Russia to divert Kazakh oil from Germany, raising supply concerns
Russia said it would reroute Kazakh oil away from Germany from May 1, threatening a meaningful slice of PCK Schwedt’s crude intake.

Russia moved to cut off the pipeline route that had carried Kazakh crude into Germany, saying the flows would be diverted to other paths beginning May 1. The decision ended the current export channel through the Druzhba system and underscored how much leverage Moscow still held over a supply line that Europe had treated as a workaround.

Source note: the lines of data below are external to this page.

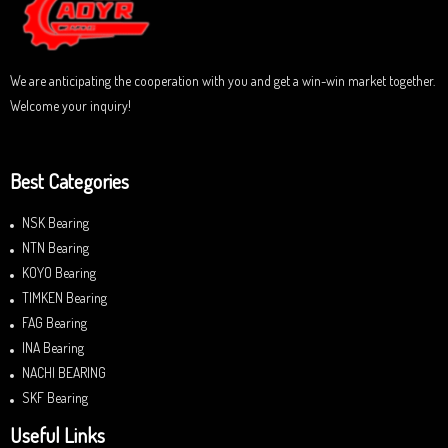
f
5
We are anticipating the cooperation with you and get a win-win market together.
Welcome your inquiry!
Best Categories
NSK Bearing
NTN Bearing
KOYO Bearing
TIMKEN Bearing
FAG Bearing
INA Bearing
NACHI BEARING
SKF Bearing
Useful Links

The volume at stake was not trivial. Kazakhstan sent about 2.146 million metric tons of oil to Germany through Druzhba in 2025, or roughly 43,000 barrels a day. That flow rose sharply from the year before and remained an important source of crude in the first quarter of 2026. For Germany, the issue was not only the nationality of the oil but the route it took.

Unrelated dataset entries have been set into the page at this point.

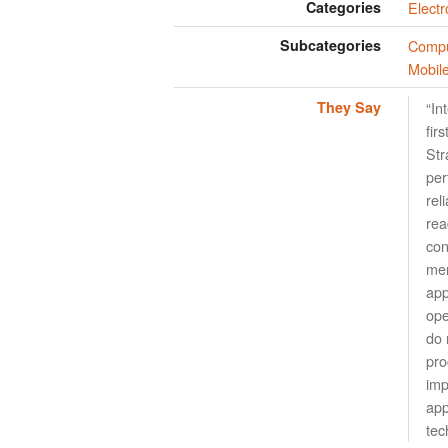
Categories
Elect
Subcategories
Compu
Mobil
They Say
“In
fir
Str
per
rel
rea
con
mem
app
ope
do 
pro
imp
app
tec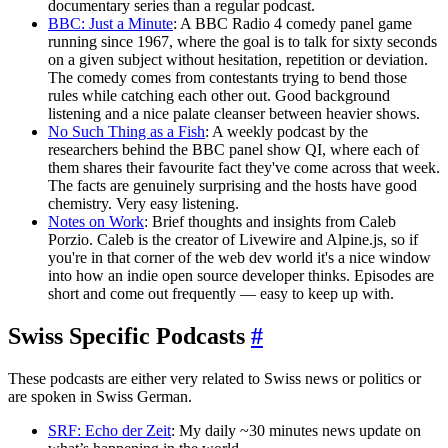
documentary series than a regular podcast.
BBC: Just a Minute
: A BBC Radio 4 comedy panel game
running since 1967, where the goal is to talk for sixty seconds
on a given subject without hesitation, repetition or deviation.
The comedy comes from contestants trying to bend those
rules while catching each other out. Good background
listening and a nice palate cleanser between heavier shows.
No Such Thing as a Fish
: A weekly podcast by the
researchers behind the BBC panel show QI, where each of
them shares their favourite fact they've come across that week.
The facts are genuinely surprising and the hosts have good
chemistry. Very easy listening.
Notes on Work
: Brief thoughts and insights from Caleb
Porzio. Caleb is the creator of Livewire and Alpine.js, so if
you're in that corner of the web dev world it's a nice window
into how an indie open source developer thinks. Episodes are
short and come out frequently — easy to keep up with.
Swiss Specific Podcasts
#
These podcasts are either very related to Swiss news or politics or
are spoken in Swiss German.
SRF: Echo der Zeit
: My daily ~30 minutes news update on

The practical pressure landed on PCK Schwedt, the refinery east of Berlin that serves as one of Germany’s key fuel hubs and supplies transport demand across the Berlin-Brandenburg region. A full halt to the Druzhba route would remove a meaningful share of the refinery’s crude intake. German officials have said alternative supply options exist and that fuel security was not immediately threatened, but the change still exposed a basic weakness in Europe’s energy reordering: the barrels may be Kazakh, yet the transit corridor remains controlled by Russia.

That dependence matters because Germany spent years trying to rebuild its energy system after the Ukraine war upended its reliance on Russian crude. Kazakhstan emerged as an important substitute source, and the Druzhba pipeline offered a familiar piece of infrastructure at a moment when Europe was trying to stabilize refineries and protect consumers from fresh shocks. Moscow’s latest move showed that diversification through Russian territory still came with a political risk premium.

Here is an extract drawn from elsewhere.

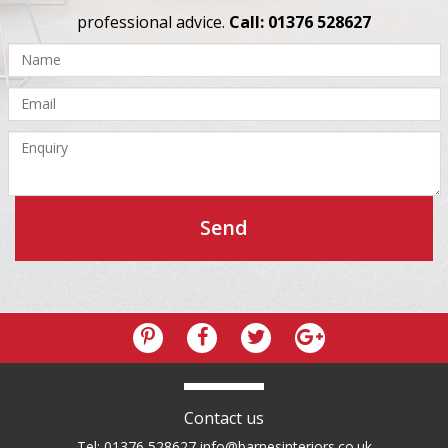
professional advice.
Call: 01376 528627
Contact us
Tel: 01376 528627
info@barnesinteriors.co.uk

The timing also fit a wider geopolitical strain. The war in Ukraine continued to distort energy flows, while the Iran conflict had already pushed shipping and fuel costs higher across global markets. In that setting, Germany’s supply chain looked less like a solved problem than a managed exposure, and Europe’s unfinished energy security project once again ran into the hard limits of pipeline dependence.